Badbadnotgood - Mid Spiral:echoes
O jazz é um grande chapéu de chuva nos Badbadnotgood. Em vésperas do concerto na Aula Magna, os Badbanotgood entregam um pedaço de liberdade e improviso banhado pelo funk e pela electrónica. Uma refeição completa adocicada no final da semana pela sobremesa This Must Be The Place (Naive Melody), com Norah Jones, servida na homenagem Everyone’s Getting Involved: A Tribute to Talking Heads’ Stop Making Sense.
Nikki Nair - Snake EP
Nikki Nair desconstrói a simbologia de hostilidade atribuída à cobra e serpenteia entre a frustração, a raiva e o prazer, como um ciclo de vida.

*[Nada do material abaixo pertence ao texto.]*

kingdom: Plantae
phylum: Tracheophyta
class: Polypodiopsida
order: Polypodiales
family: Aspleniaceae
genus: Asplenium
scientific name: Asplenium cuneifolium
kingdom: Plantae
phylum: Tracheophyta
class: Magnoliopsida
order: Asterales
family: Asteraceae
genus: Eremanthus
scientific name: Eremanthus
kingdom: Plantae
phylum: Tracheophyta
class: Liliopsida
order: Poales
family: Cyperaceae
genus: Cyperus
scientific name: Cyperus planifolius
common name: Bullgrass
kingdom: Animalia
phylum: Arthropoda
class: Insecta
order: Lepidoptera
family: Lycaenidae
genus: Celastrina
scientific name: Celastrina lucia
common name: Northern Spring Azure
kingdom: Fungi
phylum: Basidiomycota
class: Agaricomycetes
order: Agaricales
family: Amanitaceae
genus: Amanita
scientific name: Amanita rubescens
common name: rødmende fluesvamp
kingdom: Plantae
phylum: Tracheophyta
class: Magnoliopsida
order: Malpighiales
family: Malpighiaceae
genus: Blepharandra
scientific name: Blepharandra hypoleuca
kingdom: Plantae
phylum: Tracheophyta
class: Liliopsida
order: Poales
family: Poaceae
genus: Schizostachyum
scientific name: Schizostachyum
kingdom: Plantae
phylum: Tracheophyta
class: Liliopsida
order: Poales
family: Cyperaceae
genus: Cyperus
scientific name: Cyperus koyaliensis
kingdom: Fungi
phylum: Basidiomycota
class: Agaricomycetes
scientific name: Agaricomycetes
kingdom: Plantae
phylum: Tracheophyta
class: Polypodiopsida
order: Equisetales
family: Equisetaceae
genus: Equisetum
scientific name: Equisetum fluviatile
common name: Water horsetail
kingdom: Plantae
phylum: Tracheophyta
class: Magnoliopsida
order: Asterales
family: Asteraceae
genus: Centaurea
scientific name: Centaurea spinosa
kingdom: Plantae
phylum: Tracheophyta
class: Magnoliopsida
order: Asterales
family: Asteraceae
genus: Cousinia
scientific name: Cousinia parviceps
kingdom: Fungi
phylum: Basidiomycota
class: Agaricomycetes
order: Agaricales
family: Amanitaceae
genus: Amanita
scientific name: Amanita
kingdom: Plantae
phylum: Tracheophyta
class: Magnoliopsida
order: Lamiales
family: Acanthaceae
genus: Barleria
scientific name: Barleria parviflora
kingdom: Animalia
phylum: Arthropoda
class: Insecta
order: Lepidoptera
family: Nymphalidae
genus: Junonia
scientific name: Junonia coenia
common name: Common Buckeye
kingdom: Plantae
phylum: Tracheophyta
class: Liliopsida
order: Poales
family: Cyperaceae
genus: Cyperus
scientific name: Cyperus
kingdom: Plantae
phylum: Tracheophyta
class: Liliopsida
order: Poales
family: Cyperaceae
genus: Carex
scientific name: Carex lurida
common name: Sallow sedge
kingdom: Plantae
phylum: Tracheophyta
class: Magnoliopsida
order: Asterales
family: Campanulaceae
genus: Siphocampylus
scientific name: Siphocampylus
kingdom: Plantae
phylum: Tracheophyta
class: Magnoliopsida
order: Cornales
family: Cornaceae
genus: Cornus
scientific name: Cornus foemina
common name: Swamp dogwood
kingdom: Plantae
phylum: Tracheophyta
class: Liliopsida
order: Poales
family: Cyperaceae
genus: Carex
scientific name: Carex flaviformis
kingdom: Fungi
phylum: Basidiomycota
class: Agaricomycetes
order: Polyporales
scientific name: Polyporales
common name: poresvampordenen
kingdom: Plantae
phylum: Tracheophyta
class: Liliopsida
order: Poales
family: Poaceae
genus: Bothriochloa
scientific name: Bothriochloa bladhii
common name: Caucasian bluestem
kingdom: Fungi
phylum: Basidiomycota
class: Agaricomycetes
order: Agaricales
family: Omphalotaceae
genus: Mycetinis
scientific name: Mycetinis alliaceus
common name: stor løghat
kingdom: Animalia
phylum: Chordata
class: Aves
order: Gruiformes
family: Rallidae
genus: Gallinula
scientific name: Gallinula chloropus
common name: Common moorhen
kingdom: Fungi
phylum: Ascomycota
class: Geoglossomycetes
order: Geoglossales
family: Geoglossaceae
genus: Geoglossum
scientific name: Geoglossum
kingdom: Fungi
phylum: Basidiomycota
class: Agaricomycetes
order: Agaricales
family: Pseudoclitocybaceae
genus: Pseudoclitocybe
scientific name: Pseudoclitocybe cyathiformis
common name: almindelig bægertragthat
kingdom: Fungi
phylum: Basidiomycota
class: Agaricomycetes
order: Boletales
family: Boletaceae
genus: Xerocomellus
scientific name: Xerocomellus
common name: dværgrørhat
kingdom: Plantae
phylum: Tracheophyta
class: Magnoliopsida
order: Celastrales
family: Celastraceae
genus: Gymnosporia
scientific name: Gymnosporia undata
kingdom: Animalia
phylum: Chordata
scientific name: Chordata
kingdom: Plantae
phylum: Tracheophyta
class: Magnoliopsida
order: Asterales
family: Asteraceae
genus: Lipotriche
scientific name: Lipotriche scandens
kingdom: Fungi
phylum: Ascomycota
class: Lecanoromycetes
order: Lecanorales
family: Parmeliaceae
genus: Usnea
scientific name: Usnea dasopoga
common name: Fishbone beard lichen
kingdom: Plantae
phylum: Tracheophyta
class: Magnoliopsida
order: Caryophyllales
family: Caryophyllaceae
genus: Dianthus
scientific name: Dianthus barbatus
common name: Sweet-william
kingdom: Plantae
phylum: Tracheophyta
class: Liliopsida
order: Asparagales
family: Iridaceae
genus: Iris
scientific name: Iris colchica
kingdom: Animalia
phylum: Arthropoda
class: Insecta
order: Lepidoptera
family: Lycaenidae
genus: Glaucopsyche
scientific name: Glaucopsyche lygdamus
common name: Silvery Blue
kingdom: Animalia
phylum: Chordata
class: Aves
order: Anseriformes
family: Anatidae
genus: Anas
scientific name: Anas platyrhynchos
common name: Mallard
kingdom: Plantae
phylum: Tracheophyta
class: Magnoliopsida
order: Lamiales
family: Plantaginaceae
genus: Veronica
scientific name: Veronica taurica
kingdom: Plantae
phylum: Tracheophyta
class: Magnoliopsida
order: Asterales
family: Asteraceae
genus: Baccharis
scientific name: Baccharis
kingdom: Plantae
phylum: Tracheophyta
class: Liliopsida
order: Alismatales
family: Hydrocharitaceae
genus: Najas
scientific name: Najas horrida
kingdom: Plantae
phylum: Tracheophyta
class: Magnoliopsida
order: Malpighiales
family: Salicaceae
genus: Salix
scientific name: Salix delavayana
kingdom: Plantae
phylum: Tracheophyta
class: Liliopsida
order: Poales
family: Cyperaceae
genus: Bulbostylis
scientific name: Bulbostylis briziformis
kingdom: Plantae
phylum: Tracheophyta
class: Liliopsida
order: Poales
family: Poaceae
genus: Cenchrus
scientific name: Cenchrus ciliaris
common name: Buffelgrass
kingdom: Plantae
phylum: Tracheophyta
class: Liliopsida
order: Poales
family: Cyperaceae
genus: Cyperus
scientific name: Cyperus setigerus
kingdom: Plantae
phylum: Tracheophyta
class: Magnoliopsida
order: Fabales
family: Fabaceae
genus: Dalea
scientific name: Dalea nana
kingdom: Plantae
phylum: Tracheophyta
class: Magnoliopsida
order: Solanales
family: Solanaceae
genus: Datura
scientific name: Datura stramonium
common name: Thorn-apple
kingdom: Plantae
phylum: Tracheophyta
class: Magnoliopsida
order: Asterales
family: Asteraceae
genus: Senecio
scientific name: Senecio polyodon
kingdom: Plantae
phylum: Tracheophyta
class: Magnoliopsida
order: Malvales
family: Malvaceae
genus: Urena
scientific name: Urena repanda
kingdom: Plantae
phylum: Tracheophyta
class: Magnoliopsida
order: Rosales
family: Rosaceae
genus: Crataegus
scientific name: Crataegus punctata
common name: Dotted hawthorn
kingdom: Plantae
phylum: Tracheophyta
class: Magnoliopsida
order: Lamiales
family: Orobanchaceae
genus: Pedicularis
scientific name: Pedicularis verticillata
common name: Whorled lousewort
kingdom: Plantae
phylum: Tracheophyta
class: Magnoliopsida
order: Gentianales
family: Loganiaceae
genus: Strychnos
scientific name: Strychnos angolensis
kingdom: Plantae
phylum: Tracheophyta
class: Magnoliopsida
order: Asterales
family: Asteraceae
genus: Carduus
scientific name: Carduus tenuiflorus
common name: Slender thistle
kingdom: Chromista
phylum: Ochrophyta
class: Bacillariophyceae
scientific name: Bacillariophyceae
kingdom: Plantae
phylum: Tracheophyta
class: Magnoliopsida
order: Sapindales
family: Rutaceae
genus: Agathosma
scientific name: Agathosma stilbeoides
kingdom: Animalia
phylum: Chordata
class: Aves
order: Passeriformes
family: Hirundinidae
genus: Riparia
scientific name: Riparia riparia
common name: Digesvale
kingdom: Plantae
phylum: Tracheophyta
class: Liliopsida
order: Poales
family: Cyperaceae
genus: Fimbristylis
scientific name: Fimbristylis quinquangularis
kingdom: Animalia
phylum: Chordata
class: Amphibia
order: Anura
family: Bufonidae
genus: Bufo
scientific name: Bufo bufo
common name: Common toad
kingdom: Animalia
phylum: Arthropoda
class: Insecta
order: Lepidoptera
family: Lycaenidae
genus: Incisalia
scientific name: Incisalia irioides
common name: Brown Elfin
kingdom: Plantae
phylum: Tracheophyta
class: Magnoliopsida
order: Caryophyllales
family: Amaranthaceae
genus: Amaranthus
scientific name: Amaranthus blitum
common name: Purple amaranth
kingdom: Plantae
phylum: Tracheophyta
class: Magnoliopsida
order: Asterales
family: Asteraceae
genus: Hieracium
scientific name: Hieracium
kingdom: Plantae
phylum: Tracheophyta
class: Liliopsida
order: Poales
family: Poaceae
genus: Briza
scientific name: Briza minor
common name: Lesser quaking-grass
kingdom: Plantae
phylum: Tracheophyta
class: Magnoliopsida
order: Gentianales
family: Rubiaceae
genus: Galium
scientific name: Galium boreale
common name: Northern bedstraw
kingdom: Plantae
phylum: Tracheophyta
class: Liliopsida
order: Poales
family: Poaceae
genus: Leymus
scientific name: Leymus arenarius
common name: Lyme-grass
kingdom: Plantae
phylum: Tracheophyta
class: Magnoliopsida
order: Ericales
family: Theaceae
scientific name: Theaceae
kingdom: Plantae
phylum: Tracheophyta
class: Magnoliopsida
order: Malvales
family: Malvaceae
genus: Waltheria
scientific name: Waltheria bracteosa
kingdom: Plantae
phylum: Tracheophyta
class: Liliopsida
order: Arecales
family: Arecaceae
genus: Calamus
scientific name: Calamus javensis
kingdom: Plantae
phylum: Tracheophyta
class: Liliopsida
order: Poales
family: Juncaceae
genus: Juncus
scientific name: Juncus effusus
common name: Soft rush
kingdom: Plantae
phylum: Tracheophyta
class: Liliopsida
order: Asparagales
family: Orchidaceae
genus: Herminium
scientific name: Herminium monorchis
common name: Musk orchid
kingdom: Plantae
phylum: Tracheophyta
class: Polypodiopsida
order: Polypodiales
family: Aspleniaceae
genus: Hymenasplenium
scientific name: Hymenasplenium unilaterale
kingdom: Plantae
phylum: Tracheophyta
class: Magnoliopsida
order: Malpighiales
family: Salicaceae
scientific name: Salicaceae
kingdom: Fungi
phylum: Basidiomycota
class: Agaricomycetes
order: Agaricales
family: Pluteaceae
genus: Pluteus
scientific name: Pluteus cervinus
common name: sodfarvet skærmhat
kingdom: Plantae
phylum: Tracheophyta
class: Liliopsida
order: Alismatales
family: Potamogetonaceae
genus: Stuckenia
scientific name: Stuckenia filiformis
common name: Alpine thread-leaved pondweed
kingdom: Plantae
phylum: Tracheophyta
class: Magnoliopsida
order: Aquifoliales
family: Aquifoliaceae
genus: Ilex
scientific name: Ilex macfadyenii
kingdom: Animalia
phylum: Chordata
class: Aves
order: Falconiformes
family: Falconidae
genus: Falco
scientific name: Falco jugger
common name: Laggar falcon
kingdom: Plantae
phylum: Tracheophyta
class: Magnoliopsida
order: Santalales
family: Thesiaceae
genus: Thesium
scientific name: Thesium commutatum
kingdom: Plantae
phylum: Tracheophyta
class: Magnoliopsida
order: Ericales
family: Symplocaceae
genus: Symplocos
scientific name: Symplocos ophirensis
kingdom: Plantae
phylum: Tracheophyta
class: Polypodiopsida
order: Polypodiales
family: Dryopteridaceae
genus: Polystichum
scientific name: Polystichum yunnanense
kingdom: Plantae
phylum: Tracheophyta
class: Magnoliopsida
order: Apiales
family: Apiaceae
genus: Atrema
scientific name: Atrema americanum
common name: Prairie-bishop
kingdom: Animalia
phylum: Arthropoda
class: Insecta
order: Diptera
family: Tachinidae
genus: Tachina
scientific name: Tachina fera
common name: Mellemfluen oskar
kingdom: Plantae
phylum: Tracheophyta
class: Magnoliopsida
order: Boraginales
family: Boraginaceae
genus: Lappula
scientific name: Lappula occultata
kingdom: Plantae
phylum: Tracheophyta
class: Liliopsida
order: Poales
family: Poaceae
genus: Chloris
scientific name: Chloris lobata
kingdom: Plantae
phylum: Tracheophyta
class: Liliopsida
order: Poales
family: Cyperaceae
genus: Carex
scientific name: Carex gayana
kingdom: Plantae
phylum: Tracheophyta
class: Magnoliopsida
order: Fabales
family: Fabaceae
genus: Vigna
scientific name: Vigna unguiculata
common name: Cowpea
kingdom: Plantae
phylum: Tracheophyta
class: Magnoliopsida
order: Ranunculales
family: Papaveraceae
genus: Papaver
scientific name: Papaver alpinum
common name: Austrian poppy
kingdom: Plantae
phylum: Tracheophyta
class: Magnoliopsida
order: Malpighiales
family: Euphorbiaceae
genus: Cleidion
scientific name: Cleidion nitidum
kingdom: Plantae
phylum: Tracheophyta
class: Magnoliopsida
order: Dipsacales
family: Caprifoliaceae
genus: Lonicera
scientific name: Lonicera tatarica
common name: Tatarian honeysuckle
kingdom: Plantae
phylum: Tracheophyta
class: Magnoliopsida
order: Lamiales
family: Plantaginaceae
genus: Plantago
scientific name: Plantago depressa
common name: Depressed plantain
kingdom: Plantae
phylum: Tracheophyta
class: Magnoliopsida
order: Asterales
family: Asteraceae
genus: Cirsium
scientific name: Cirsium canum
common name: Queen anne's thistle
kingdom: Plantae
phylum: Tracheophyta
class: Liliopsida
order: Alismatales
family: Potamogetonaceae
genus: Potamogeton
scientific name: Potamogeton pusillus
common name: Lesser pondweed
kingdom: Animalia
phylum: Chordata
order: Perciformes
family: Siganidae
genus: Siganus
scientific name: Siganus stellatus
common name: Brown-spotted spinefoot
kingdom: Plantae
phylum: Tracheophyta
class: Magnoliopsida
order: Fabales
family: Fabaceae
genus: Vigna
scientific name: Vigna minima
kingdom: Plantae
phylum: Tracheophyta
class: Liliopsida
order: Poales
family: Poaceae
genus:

Veneno para a pista, Nikki Nair serpenteia entre a funcionalidade das pistas de house e os baldios sem propriedade.
DJ Manny e TCJ - The Lost Highway
Tratado de footwork, contraria a eterna arritmia e expōe um conjunto de hipóteses menos exploradas como tempos menos frenéticos, células de deep house e uma sensação de harmonia a trespassar todo o álbum. Uma devolução à cultura onde o juke nasceu, geolocalizada em Chicago.